O estilo rigoroso do diretor Michael Wahrman (uruguaio que cresceu em Israel e se radicou em São Paulo desde 2004) confere uma personalidade muito própria ao filme, que dentro do panorama do cinema brasileiro parece um objeto melancólico vindo da Rússia ou da Romênia. Além de um longo prólogo filmado no parabrisa de um carro rodando na madrugada e de duas ou três sequências passadas em lugares distintos, o essencial da história é contado através de três composições fixas que se repetem, claustrofóbicas e inalteradas. A “janela” que temos são os filmes Super 8, que não parecem interessar tanto ao velho “Sr. Gatti” (Carlão), mais empenhado em descobrir o paradeiro de sua cachorra Baleia. Nem mesmo ao filho parece interessar tanto o contato com o pai quanto com suas próprias ruminações.

Um sutil processo de substituições se opera. O filho desaparecido pela cachorra, a realidade pelos filmes, a lutas que ficaram para trás pelos hinos remanescentes. É difícil separar o que há de humor e de tristeza em Avanti Popolo. Assim como é difícil prever o que esse filme dirá a uma plateia que não se sintonize com suas pachorrentas idiossincrasias.

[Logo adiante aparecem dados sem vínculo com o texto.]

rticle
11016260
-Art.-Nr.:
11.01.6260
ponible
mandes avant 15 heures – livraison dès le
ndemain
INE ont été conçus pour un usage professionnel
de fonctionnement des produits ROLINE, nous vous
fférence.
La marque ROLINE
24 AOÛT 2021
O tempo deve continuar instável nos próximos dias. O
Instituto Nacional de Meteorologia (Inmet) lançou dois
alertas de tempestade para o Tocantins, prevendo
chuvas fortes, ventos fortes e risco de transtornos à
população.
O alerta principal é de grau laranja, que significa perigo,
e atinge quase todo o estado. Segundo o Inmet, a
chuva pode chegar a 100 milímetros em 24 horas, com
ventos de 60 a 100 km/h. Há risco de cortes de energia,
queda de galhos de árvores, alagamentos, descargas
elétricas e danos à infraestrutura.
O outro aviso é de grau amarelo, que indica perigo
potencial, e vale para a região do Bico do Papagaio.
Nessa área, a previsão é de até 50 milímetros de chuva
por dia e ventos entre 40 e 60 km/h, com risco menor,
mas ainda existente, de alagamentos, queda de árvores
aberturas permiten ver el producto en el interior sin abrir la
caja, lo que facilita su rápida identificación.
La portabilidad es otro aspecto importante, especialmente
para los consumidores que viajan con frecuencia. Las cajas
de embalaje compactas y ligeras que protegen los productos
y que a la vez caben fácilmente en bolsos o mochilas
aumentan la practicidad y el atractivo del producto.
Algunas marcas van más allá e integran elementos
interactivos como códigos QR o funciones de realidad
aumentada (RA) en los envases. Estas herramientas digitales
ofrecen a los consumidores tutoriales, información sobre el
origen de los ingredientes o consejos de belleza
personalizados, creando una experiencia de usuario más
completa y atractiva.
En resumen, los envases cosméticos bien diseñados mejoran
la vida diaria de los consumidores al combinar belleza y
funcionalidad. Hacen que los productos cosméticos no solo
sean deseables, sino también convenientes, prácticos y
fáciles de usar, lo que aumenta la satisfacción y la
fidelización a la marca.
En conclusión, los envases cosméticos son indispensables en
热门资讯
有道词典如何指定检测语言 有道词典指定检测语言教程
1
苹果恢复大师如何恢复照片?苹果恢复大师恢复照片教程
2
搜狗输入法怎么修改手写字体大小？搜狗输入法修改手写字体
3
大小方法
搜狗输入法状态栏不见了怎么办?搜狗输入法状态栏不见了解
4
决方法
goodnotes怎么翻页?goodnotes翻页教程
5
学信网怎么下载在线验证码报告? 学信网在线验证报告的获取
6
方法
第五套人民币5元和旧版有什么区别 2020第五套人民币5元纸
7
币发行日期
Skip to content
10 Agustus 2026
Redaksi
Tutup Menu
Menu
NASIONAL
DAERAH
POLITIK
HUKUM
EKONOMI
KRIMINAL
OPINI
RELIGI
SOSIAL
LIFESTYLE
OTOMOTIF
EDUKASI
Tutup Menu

O curta pernambucano Au Revoir, de Milena Times, também lida com uma substituição. Uma jovem brasileira estudando  na França preocupa-se com a mãe doente no Brasil e descobre numa vizinha solitária um objeto para dedicar seus cuidados. O filme conduz esse fiapo de trama com passos de veludo. A atriz Rita Carelli (filha de Vincent Carelli) faz um belo trabalho de interiorização e demonstra um domínio perfeito do tempo de fala. Um curta sensível e forte, o melhor de ficção que vi até agora.

A animação Faroeste – Um Autêntico Western, de Wesley Rodrigues (Goiás), mescla de forma um tanto atabalhoada ingredientes do bangue-bangue, do imaginário urbano e do filme de samurai para contar uma história de massacre e vingança entre animais. Não me animou muito, mas agradou ao animador Marão, presente aqui em Brasília.